Dream of: 27 April 2001 "Water And Meditation"

I was sitting at a desk and talking to my wife Carolina. I was once again working as a lawyer and I had begun taking on bankruptcy clients. I was surprised at how quickly I was able to find new clients. Already a stream of clients was flowing in all day long. I mentioned to Carolina that if I would contact my old business associate Richhart again, he might also start sending me clients; then I would have more than I could handle.

I was somewhat amazed that I had begun practicing law again because I hadn't wanted to be tied down. At least I thought I wouldn't have to go to court. But then I rethought what I was doing and realized I would have to go to bankruptcy court.

My office was in Portsmouth. In addition to practicing law, I was also selling auto insurance, just like my father used to do in Portsmouth. Although I was selling auto insurance, I knew nothing about life insurance. I thought I would need to contact someone else for help if a client wanted to buy life insurance, perhaps Pitts (my father's secretary when he had been in the insurance business). She would probably know about life insurance.

After a while, I realized Carolina was no longer in the room. Instead, a dark-haired fellow (about 30 years old) was now sitting across the desk from me. He had already been sitting there awhile; he wanted auto insurance. He looked like Lucas Buck (the character played by Gary Cole in the television series "American Gothic").

I asked him whether he had lived around there long. He at first seemed surprised by the question but then responded that he had. He said something about the year 1952. I piped up that I had been born in that year. He began telling me about himself. He said he had been shot five times. Obviously he was the wild type. When I noticed some scratches on his cheek, I wondered if the scratches were from a fight. I stood, walked across the room, and said something about his being wild. Then I added, "I used to be like that. I never played around with guns, but I smoked a lot of grass."
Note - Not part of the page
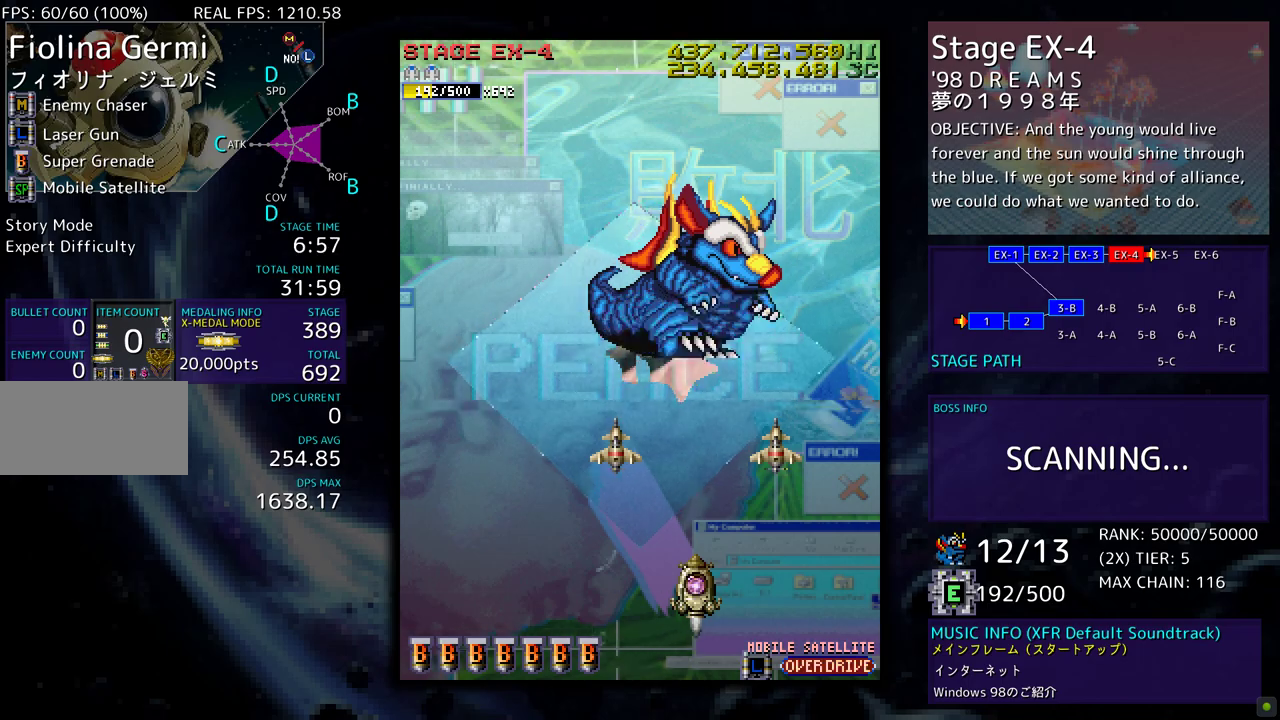
{"buttons": [], "events": []}
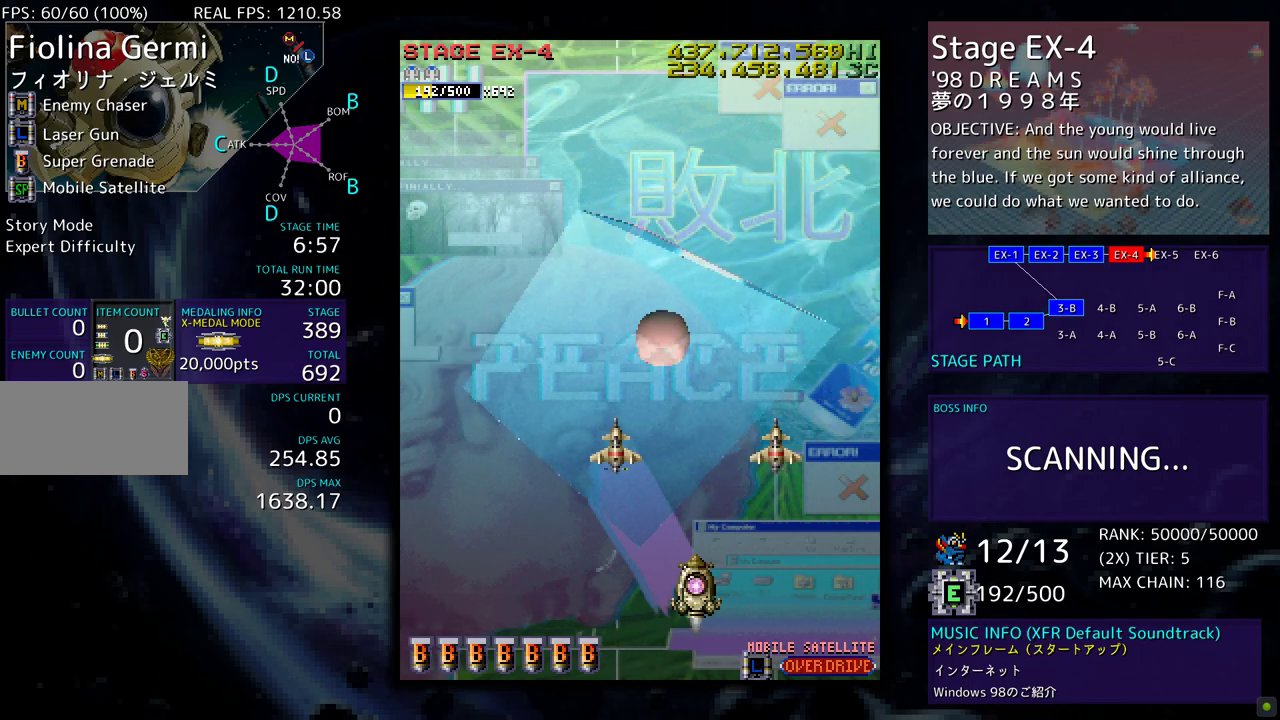
{"buttons": ["DPAD_LEFT"], "events": [[17, "DPAD_RIGHT", "down"], [183, "DPAD_UP", "down"], [250, "DPAD_RIGHT", "up"], [333, "DPAD_LEFT", "down"], [450, "DPAD_UP", "up"]]}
I also thought of telling him I had used LSD. I half hoped he might know where I could get some marijuana. I thought of telling him I still smoked, but then thought I shouldn't be divulging such things to a client. What should I say next? I should probably tell him I didn't smoke marijuana anymore; now I could simply meditate. I thought of a line I had recently read in Herman Melville's Moby Dick, a line about water and meditation. I didn't need marijuana anymore: I could just meditate and revel in my imagination without drugs.